Coming from Puerto Rico as an eight-year-old, his love for baseball helped him fit in. He says the love from teachers and role models helped push him forward.
“In order to move anybody forward or resonate with somebody you have to understand their story,” said Aponte.
After college, he taught for ten years at MPS Hamilton and Northeast Middle School, before becoming principal at Waite Park Elementary School and eventually South High School.
Students like Claire Hennon, now a junior at South, have been with him since third grade.
“He's my pal. He's everybody's pal. He's South's pal,” said Hennon.

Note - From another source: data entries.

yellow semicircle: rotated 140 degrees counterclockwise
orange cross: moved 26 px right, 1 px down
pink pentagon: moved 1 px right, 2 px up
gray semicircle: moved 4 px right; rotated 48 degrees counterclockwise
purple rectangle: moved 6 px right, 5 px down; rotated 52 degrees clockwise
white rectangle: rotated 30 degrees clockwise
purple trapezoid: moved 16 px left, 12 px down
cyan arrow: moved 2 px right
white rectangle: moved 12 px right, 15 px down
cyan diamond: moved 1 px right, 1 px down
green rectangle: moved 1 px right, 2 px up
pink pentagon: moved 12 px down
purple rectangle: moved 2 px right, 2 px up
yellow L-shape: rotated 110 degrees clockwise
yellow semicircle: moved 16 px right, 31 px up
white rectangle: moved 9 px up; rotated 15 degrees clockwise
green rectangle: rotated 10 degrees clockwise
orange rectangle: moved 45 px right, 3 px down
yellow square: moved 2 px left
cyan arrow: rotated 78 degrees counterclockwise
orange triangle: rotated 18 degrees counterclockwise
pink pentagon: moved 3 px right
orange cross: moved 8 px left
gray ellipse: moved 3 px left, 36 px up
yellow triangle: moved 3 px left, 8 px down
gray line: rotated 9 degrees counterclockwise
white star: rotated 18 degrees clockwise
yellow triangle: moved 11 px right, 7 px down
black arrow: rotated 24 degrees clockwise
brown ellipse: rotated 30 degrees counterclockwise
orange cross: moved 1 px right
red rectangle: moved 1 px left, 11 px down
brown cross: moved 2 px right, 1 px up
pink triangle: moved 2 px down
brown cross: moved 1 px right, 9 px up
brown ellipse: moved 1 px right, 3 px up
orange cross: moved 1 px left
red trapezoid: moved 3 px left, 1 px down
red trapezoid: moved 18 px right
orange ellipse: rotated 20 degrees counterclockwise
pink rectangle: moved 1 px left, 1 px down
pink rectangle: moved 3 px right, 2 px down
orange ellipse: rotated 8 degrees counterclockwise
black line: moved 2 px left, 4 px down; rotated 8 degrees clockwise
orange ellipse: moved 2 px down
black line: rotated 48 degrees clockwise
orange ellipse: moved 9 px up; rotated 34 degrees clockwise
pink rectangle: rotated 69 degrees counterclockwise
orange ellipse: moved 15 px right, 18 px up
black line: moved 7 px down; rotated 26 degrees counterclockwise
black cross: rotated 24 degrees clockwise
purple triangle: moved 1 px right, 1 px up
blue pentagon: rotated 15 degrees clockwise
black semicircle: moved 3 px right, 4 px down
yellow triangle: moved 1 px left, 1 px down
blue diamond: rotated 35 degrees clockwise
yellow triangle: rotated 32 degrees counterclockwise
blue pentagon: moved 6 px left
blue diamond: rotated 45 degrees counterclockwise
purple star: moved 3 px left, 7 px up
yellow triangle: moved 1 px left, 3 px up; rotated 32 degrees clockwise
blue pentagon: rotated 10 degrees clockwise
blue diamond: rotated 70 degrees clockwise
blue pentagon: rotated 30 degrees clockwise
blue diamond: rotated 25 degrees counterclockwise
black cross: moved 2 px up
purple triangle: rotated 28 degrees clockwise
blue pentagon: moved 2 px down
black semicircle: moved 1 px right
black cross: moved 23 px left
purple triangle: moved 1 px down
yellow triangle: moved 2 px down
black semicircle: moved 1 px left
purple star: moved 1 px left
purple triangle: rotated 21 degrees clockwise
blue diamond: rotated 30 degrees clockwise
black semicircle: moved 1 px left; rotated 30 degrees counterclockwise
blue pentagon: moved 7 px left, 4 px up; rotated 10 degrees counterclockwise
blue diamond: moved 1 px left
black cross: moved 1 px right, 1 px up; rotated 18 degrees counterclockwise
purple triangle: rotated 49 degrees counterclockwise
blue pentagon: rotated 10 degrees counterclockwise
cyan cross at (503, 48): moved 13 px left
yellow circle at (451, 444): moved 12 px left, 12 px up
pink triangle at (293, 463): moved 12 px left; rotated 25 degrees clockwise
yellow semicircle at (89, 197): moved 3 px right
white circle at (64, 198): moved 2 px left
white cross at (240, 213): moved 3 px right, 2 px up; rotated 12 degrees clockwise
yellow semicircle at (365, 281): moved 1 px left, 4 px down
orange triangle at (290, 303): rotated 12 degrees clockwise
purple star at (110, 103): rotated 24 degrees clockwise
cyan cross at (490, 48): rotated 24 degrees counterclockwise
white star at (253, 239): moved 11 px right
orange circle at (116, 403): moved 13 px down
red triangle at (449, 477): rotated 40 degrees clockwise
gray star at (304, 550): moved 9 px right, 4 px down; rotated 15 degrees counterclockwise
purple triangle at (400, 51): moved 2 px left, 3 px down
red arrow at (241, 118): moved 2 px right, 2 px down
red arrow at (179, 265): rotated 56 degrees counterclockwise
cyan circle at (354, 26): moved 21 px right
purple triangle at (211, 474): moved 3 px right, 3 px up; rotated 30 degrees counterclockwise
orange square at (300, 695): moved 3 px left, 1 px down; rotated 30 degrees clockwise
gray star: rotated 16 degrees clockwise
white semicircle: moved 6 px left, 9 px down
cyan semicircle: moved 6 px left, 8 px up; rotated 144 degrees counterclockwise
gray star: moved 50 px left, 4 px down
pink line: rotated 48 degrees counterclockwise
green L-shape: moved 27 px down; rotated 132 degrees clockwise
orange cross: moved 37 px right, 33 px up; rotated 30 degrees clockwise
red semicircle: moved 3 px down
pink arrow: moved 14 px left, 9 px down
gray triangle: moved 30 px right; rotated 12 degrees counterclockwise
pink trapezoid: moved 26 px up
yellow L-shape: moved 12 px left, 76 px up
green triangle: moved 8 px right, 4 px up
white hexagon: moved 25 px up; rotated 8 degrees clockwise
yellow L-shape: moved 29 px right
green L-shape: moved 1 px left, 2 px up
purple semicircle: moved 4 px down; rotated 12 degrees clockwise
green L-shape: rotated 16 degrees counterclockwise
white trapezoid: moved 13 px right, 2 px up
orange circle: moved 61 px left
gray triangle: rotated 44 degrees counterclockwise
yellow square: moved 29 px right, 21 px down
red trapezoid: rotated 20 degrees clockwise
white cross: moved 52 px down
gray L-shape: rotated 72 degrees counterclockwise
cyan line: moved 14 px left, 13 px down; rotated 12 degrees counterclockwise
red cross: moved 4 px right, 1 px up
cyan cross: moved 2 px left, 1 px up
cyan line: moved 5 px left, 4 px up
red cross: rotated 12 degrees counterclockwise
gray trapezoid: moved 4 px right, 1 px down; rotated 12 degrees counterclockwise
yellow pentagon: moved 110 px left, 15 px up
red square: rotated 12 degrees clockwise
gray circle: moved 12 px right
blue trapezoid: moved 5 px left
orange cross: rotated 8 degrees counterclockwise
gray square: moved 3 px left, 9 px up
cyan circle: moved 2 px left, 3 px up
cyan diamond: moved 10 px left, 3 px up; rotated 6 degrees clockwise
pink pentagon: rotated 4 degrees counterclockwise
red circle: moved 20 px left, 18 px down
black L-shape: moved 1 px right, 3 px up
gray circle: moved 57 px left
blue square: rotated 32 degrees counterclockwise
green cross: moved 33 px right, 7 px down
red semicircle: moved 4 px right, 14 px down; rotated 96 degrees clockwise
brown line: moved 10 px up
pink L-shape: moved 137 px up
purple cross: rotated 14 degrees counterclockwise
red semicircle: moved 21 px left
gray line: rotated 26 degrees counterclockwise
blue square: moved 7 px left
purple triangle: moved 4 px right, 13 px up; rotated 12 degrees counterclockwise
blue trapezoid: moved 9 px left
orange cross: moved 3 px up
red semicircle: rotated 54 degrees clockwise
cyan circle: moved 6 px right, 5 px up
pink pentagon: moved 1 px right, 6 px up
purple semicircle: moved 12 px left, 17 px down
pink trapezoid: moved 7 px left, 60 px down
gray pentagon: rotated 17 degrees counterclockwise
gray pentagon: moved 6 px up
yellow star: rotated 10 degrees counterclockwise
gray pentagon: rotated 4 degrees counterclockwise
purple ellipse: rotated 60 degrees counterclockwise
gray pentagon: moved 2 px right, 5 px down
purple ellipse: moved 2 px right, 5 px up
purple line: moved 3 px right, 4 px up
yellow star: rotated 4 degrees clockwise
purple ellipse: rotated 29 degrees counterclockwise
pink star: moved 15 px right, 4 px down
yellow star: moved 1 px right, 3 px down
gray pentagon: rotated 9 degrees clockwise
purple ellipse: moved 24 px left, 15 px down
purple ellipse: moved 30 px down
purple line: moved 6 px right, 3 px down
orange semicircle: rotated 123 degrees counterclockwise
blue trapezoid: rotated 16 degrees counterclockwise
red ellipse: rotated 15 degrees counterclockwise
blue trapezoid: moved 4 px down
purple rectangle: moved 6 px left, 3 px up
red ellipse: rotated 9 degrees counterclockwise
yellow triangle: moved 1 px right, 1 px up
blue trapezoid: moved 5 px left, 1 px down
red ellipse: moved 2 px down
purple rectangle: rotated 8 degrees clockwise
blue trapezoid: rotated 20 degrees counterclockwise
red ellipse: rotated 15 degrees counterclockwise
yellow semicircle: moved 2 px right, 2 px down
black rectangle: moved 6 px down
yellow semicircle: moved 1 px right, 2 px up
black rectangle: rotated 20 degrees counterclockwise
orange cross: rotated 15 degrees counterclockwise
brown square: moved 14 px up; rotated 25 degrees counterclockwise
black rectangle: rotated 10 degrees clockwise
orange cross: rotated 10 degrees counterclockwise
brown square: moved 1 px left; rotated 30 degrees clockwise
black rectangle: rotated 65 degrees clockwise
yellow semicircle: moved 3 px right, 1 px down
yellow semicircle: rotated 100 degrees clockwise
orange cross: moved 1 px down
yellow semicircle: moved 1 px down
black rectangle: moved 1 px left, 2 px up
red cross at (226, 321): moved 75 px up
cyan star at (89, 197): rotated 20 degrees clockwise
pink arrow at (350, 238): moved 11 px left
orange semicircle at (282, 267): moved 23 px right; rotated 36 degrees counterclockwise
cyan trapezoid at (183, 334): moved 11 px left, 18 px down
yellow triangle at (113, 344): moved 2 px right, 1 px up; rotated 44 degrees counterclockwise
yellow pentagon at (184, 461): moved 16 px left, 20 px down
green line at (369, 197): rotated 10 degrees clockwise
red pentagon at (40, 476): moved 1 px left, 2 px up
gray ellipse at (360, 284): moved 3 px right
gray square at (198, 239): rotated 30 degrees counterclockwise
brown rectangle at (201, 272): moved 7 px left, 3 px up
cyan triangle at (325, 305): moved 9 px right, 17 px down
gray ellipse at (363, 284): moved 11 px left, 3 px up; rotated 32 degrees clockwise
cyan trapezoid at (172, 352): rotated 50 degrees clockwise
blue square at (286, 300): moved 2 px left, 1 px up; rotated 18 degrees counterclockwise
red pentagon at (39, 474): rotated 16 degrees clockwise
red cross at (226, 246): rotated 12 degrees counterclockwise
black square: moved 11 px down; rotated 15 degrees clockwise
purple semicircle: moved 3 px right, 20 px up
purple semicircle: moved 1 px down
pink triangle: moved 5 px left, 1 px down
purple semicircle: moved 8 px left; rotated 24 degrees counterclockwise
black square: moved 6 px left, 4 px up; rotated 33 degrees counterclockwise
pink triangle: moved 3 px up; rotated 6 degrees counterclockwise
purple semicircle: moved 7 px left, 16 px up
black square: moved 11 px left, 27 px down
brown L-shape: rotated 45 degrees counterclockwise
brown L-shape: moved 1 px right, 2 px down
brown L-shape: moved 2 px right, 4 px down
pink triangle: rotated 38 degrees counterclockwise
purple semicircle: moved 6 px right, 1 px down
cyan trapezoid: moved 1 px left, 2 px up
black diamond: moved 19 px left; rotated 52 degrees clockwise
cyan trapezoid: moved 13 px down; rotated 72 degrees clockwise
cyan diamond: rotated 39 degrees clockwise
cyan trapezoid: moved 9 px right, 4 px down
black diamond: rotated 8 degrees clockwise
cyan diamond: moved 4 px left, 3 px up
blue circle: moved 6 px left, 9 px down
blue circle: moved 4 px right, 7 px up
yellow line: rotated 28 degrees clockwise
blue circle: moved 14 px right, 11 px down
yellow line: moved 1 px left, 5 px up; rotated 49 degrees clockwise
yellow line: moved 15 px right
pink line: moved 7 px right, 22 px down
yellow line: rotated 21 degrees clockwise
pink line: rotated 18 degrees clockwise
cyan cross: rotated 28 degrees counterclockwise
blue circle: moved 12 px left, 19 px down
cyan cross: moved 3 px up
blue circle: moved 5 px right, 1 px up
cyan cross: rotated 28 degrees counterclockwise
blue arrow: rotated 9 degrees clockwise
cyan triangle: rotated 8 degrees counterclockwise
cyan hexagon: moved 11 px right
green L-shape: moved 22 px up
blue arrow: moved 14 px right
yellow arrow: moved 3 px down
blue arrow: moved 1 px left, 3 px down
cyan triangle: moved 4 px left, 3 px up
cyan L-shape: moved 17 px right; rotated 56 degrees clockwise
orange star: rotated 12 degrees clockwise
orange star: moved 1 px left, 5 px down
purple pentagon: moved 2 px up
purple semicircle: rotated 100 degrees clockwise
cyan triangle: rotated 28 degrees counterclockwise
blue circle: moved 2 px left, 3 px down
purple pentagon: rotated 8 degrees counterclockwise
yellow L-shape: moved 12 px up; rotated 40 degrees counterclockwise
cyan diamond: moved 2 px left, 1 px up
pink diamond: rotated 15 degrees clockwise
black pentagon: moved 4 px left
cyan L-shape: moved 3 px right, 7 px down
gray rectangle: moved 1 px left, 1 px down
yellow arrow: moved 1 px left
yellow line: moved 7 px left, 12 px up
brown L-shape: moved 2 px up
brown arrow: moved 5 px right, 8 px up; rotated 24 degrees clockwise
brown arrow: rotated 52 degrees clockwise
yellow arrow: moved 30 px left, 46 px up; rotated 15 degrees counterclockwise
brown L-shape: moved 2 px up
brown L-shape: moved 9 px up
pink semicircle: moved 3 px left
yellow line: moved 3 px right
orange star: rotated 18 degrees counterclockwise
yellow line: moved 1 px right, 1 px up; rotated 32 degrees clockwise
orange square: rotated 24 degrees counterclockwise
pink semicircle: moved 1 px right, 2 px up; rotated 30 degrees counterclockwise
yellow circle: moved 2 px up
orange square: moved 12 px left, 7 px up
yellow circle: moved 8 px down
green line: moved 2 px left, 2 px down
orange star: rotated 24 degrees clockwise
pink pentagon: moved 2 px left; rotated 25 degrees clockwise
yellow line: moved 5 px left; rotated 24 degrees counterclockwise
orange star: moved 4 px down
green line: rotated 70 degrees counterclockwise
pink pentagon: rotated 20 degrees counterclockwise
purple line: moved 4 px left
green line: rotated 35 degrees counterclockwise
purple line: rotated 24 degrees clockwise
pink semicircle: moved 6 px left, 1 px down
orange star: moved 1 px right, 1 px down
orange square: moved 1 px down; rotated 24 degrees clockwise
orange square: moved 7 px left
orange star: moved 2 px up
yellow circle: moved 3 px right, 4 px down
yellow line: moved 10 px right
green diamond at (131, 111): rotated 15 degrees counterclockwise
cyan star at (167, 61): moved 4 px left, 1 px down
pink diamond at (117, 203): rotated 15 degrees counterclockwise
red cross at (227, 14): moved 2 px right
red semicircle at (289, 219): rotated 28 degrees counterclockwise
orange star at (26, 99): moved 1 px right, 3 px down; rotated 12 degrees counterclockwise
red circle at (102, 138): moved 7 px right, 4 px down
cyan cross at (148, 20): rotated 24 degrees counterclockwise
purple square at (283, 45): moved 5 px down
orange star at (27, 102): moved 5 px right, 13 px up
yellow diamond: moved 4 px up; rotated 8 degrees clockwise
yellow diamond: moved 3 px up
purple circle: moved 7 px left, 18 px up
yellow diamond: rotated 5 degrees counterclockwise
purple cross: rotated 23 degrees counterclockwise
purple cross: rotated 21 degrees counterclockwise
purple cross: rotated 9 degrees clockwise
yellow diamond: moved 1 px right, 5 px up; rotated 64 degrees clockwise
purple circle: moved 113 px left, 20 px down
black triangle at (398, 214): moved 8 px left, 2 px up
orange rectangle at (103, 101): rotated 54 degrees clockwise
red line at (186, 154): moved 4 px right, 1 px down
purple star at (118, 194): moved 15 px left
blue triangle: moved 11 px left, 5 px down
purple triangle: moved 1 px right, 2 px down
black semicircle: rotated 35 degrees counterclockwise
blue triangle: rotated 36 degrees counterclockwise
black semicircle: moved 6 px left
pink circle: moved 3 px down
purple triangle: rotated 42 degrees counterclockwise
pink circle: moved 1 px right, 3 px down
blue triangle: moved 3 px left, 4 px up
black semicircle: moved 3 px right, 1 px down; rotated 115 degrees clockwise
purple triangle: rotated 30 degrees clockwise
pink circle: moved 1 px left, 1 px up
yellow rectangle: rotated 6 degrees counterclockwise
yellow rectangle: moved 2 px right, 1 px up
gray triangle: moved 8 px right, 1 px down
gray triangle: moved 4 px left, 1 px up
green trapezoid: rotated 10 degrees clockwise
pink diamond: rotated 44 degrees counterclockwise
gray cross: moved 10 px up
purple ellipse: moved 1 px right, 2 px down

It's not just his story but his demeanor that’s attracts students. Every day he walks a delicate line between love, vulnerability, and high expectations.
His door is always open for anyone. He buys lunches for students who don’t have the money. He’s paid athletic fees for students who couldn’t afford it. He understands how brittle trust and comfort can be with some students.
“You got to understand the historical trauma that some of our students have gone through, because by you saying ‘no’ or by disciplining them in a way or maybe by calling their name funny in the wrong way, you may never see that student again. Called a drop out. And that’s something that is always present in my mind,” said Aponte.
After 34 years in Minneapolis Public Schools, with 24 years as a principal, Aponte is saying goodbye.
“I guess it's for other people too. It will come to an end soon,” said Aponte.
In a few days, he will retire as the longest serving principal in the district.
His students are saying thank you in their own ways.
The South High Pop Singers surprised Aponte in his office with an acapella version of Cyndi Lauper’s “True Colors.”
“They got me, they got me,” he said with a sniffle.
Others letting him know how he changed their lives.
“I've never had much of a father figure in my life, a male figure that cared,” a student told Aponte today. “Aponte was your role model. It's going to be hard when you leave.”
As school enters the last two hours, teens are buzzing in the halls. As the bell rings, Aponte tells kids with affection to ‘get to class’. When he talks, they listen, because he cares, and they know it.